La corrección política, hoy omnipresente, nos está conduciendo a una realidad francamente irrespirable. Siendo, como es, un fenómeno mundial, curiosamente encuentra entre los españoles -un pueblo otrora tenido por individualista y rebelde- su más devota y disciplinada parroquia. En pocos lugares como aquí, campan por sus respetos los santones y predicadores de la nueva moral, constantemente dispuestos, si osas rechazarla, a arrojarte a los infiernos. Aumenta exponencialmente el número de asuntos que gozan de doctrina oficial y, en consecuencia, respecto de los cuales no hay margen para la heterodoxia. La libertad de expresión, un derecho que paradójicamente ya sólo opera en un sentido, muta peligrosamente en libertad de adhesión. Repare el lector en cuantos lances tiene que callarse lo que verdaderamente cree y piensa, so pena de ser considerado un reaccionario, un ultraderechista de mierda, un facha al servicio del capitalismo ruin. Medir las palabras, dichas y escritas, se está convirtiendo en exigencia ineludible si no se quiere recibir la descarga cerrada de la milicia progresista.

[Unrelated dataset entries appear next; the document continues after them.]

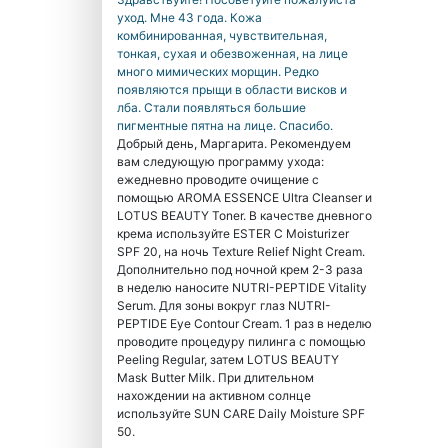
уход. Мне 43 года. Кожа
комбинированная, чувствительная,
тонкая, сухая и обезвоженная, на лице
много мимических морщин. Редко
появляются прыщи в области висков и
лба. Стали появляться большие
пигментные пятна на лице. Спасибо.
Добрый день, Маргарита. Рекомендуем
вам следующую программу ухода:
ежедневно проводите очищение с
помощью AROMA ESSENCE Ultra Cleanser и
LOTUS BEAUTY Toner. В качестве дневного
крема используйте ESTER C Moisturizer
SPF 20, на ночь Texture Relief Night Cream.
Дополнительно под ночной крем 2-3 раза
в неделю наносите NUTRI-PEPTIDE Vitality
Serum. Для зоны вокруг глаз NUTRI-
PEPTIDE Eye Contour Cream. 1 раз в неделю
проводите процедуру пилинга с помощью
Peeling Regular, затем LOTUS BEAUTY
Mask Butter Milk. При длительном
нахождении на активном солнце
используйте SUN CARE Daily Moisture SPF
50.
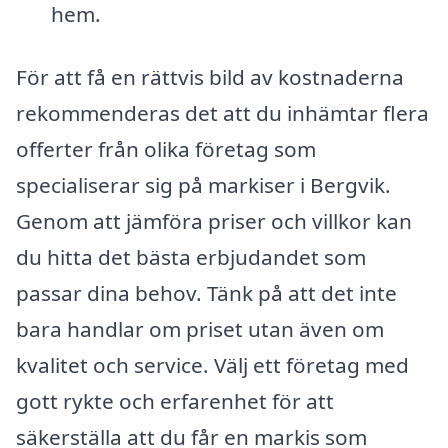
hem.
För att få en rättvis bild av kostnaderna
rekommenderas det att du inhämtar flera
offerter från olika företag som
specialiserar sig på markiser i Bergvik.
Genom att jämföra priser och villkor kan
du hitta det bästa erbjudandet som
passar dina behov. Tänk på att det inte
bara handlar om priset utan även om
kvalitet och service. Välj ett företag med
gott rykte och erfarenhet för att
säkerställa att du får en markis som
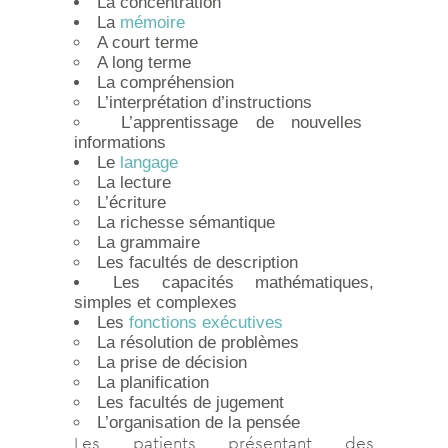
La concentration
La
mémoire
A court terme
A long terme
La compréhension
L’interprétation d’instructions
L’apprentissage de nouvelles
informations
Le
langage
La lecture
L’écriture
La richesse sémantique
La grammaire
Les facultés de description
Les capacités mathématiques,
simples et complexes
Les
fonctions exécutives
La résolution de problèmes
La prise de décision
La planification
Les facultés de jugement
L’organisation de la pensée
Les patients présentant des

Y es que esto, el progresismo, quizá mejor la progresía, ha logrado imponer sus férreos códigos. Dueños siempre de la verdad absoluta, inflexibles cual victorianos redivivos, vigilan y fulminan permanentemente cualquier movimiento incontrolado. No importa que ellos mismos adoren el dinero más que tú, ni que roben, mientan, insulten o manipulen con una facilidad para ti desconocida. Si perteneces a la cofradía, todo te será justificado, perdonado y hasta ensalzado. Si, por contra, te apartas de su hermético universo, eres hombre muerto.

De todos los calificativos que cabría adjudicarles -dogmáticos, demagogos, totalitarios, hipogritas- el que más interfiere en mi cotidianidad es el de paternalistas. Asombra y asusta el ahínco con el que, desde su crónico complejo de superioridad, se empeñan en dirigir hasta el más mínimo detalle de las vidas ajenas. Se arrogan la potestad de decidir qué es lo mejor para nosotros y encima están convencidos de que les debemos un favor. La masa es idiota, descuidada, pueril, y a ellos les corresponde ilustrar y corregir la estulticia mayoritaria.

Miren, no me queda tiempo para malvivirlo al dictado. No fue para esto, además, para lo que tantos lucharon. Que se queden, pues, con ese futuro suyo opaco y uniformado. En lo que me toca y mientras pueda, jamás lo aceptaré como el mío.